* **ACTIVITY**
When you repeat the entries below, please keep them exact and leave out the pictures.

* **PROVIDED RECORDS**

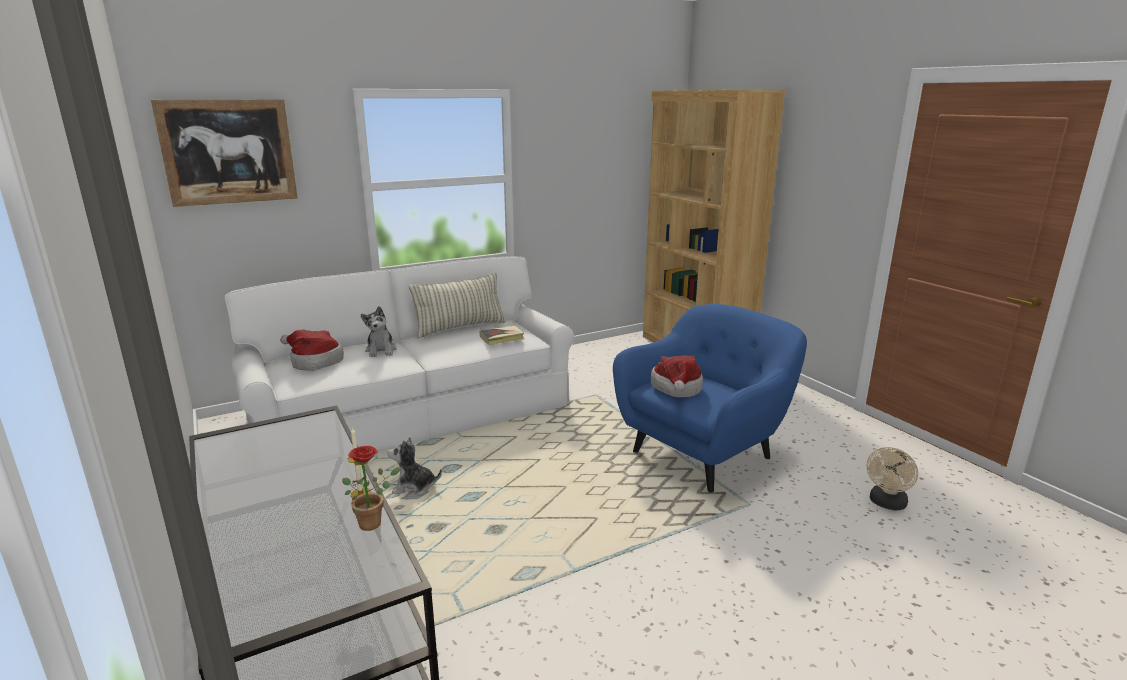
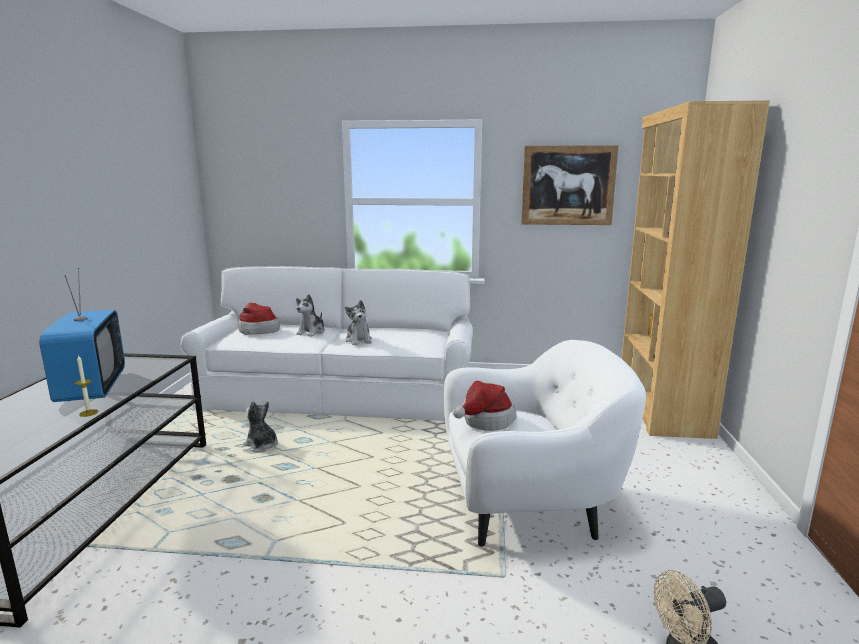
camera: 35 degrees right, 5 degrees down
(228, 152) = (252, 168): picture -> picture (568, 185)
(293, 472) = (91, 388): none -> television
(374, 522) = (56, 434): potted plant -> none
(450, 347) = (359, 340): none -> plush toy
(460, 328) = (391, 328): pillow -> none
(502, 338) = (406, 341): book -> none
(704, 453) = (528, 506): blue armchair -> white armchair

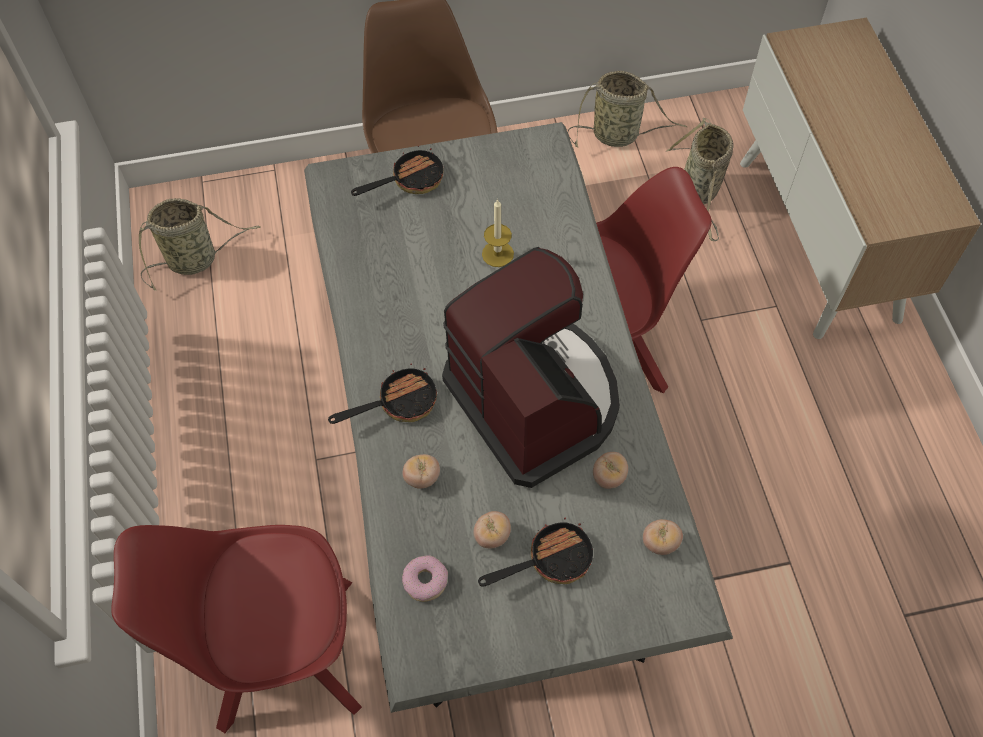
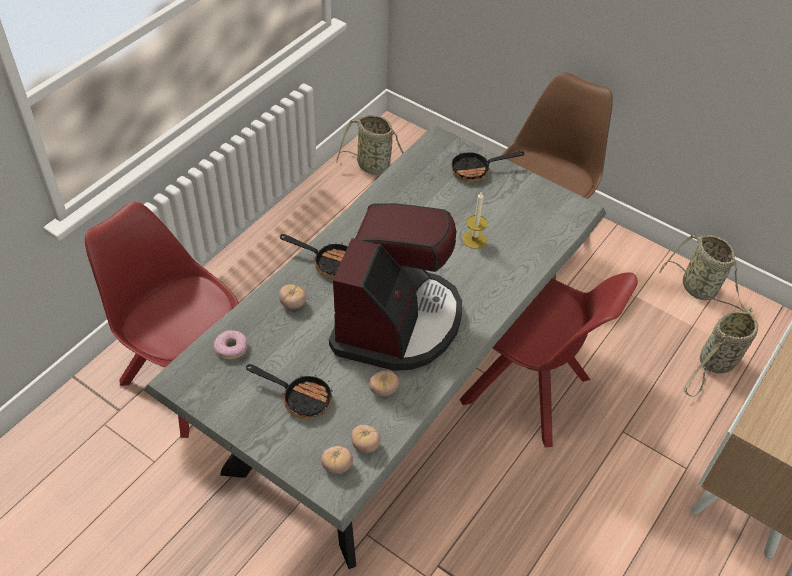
camera: 45 degrees right, 10 degrees down
(410, 180) = (476, 170): frying pan -> frying pan turned 150 degrees clockwise
(492, 536) = (288, 359): tomato -> tomato (337, 466)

* **RESULT BELOW**
camera: 35 degrees right, 5 degrees down
(228, 152) = (252, 168): picture -> picture (568, 185)
(293, 472) = (91, 388): none -> television
(374, 522) = (56, 434): potted plant -> none
(450, 347) = (359, 340): none -> plush toy
(460, 328) = (391, 328): pillow -> none
(502, 338) = (406, 341): book -> none
(704, 453) = (528, 506): blue armchair -> white armchair

camera: 45 degrees right, 10 degrees down
(410, 180) = (476, 170): frying pan -> frying pan turned 150 degrees clockwise
(492, 536) = (288, 359): tomato -> tomato (337, 466)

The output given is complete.